WHAT IS BEING ASKED: Starting from the line with "Report what bears the sign at (568, 12).", transcribe each line to the end of the records below. Copy them exactly and write nothing else.
▽
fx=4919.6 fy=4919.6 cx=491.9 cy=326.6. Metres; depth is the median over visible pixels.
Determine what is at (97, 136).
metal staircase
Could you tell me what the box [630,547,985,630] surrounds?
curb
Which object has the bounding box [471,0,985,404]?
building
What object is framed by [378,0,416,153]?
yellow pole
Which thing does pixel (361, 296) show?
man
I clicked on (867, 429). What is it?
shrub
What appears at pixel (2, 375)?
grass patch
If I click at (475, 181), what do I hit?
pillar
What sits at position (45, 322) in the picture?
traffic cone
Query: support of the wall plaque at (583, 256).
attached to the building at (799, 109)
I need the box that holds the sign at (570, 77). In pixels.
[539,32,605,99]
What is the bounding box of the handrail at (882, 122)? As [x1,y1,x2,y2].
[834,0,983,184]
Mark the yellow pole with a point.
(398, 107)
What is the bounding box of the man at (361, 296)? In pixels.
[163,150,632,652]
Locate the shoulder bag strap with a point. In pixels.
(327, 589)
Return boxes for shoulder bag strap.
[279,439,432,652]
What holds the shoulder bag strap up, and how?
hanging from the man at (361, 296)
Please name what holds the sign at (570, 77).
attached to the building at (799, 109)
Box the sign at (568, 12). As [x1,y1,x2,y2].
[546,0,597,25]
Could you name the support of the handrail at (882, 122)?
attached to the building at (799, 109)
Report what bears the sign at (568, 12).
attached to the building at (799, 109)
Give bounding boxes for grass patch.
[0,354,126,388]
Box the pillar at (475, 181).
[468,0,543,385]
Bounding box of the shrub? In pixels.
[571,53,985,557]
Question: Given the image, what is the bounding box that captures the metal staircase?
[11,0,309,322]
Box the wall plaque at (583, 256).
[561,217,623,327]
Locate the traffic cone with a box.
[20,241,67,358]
△
EXERCISE RESULT:
Report what bears the sign at (568, 12).
attached to the building at (799, 109)
Give bounding boxes for grass patch.
[0,354,126,388]
Box the pillar at (475, 181).
[468,0,543,385]
Bounding box of the shrub? In pixels.
[571,53,985,557]
Question: Given the image, what is the bounding box that captures the metal staircase?
[11,0,309,322]
Box the wall plaque at (583, 256).
[561,217,623,327]
Locate the traffic cone with a box.
[20,241,67,358]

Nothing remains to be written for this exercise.